En particulier, la CNAM a cette année, en plus de 60 propositions, formulé des « options » qu’elle « soumet aux débat public », dont celle-ci : « Revoir le périmètre des contrats responsables, notamment en allongeant la fréquence de renouvellement des lunettes à niveau de correction inchangé. Interdire la publicité pour les lunettes de vue et les audioprothèses ». Et cette autre, pour laquelle l’audioprothèse est visée, mais pas – pour l’heure ? – l’optique : « De manière complémentaire aux baisses de tarifs, instaurer un mécanisme de régulation sectorielle (type « clause de sauvegarde ») pour les secteurs à forte rentabilité, qui se déclencherait lorsque la régulation tarifaire est temporairement insuffisante. »
Le ROF est bien sûr hostile à ces mesures, et regrette que la CNAM fasse ici siennes deux demandes des OCAM ces dernières années.
La surprise n’est pas totale, s’agissant de la fréquence des renouvellements pour laquelle le Directeur de la CNAM avait déjà pris position, à l’été 2024, devant la mission sénatoriale sur les complémentaires santé, par laquelle le ROF avait été auditionné et devant laquelle il avait fait valoir ses arguments.
La reprise par la CNAM de la demande d’une interdiction de la publicité, portée par les OCAM et certains syndicats des secteurs concernés, est nouvelle et rend maintenant inévitable un débat sur le sujet.
Le ROF emploiera toute son énergie à défendre une publicité qui participe à rendre notre secteur hautement concurrentiel et a historiquement permis à nos enseignes de dédramatiser le port des lunettes.
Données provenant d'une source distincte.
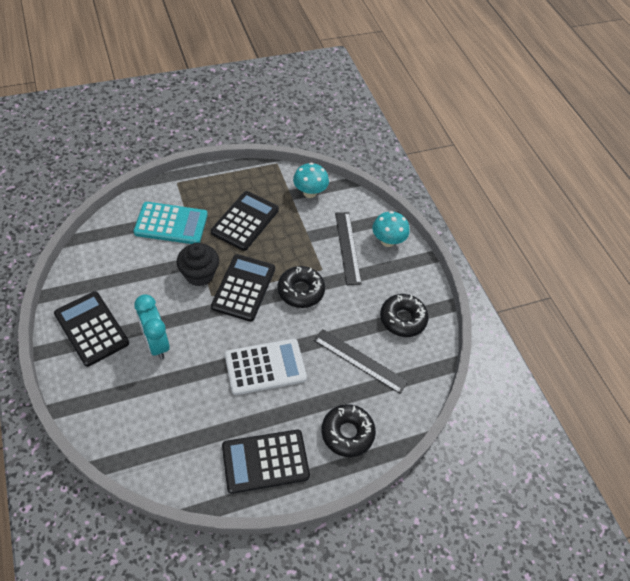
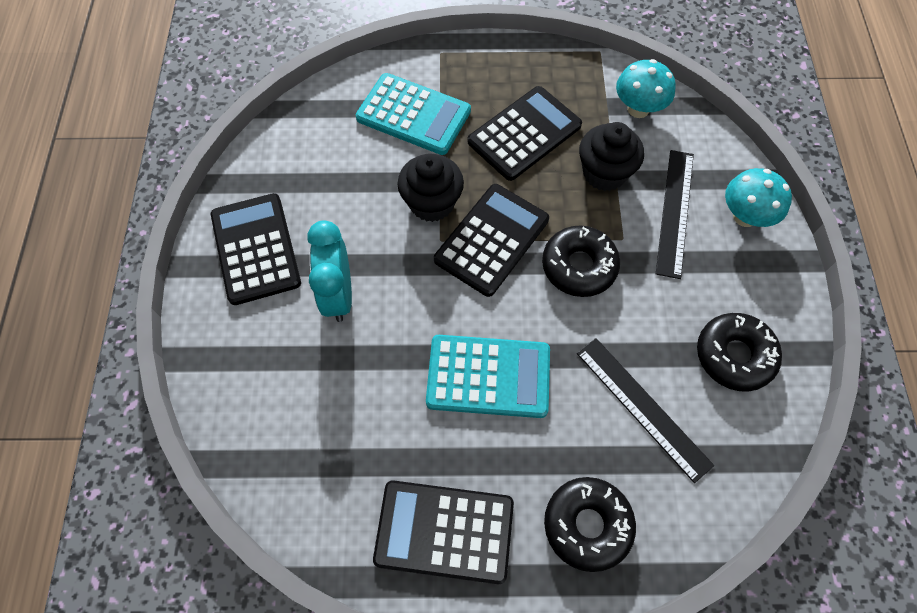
camera: 25 degrees right, 10 degrees up
(265, 367) = (488, 376): white calculator -> turquoise calculator
(300, 234) = (604, 173): none -> black cupcake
Il faudra lever des malentendus manifestes – si la publicité permet à chacun d’entre nous de faire connaître au patient les produits et services qu’il offre, ce n’est évidemment pas elle qui fait s‘accroître le marché, mais le vieillissement de la population et l’exposition aux écrans.
Nul doute qu’il faudra aussi réfuter des affirmations à l’emporte-pièce – elles ont déjà commencé, certains dénonçant un « consumérisme médical » – alors que nos équipements ne peuvent être délivrés que sur ordonnance, que 85 % des porteurs renouvellent par nécessité et que 81 % ont un reste à charge – de tout de même 131 euros en moyenne par paire de lunettes.
Et il faudra rester vigilant et mobilisés devant cette idée, progressivement amenée par la CNAM dans le débat, que tout secteur jugé « trop » rentable doit être régulé – par des baisses de tarifs, voire par une contribution temporaire (« la clause de sauvegarde » – qui existe ailleurs, pour le médicament).
Alors que, comme le confirme une nouvelle enquête, les déserts ophtalmologiques explosent et que l’accès aux soins visuels se raréfient dans les territoires, le ROF, plus que jamais, appelle les pouvoirs publics à ne pas casser ce qui fonctionne dans la filière.
Si ce n’est pas pour notre secteur le point le plus saillant du rapport « charges et produits », il est difficile de ne pas noter les développements circonstanciés de la CNAM sur la décarbonation des prescriptions, et notamment des dispositifs médicaux.
Ces pages font en effet suite au rapport du Shift project présenté le 17 juin, qui consacre (p.161 et suivantes) tout un pan de sa réflexion au secteur de l’optique médicale. Parmi d’abondantes recommandations de ce rapport du Shift project, dont certaines exigent une forte adaptation du secteur, on note :
Un document à lire, à tout le moins, d’autant qu’il a attiré l’attention des pouvoirs publics alors que ces derniers s’inscrivent depuis décembre 2023 dans la mise en œuvre de la feuille de route de planification écologique du système de santé.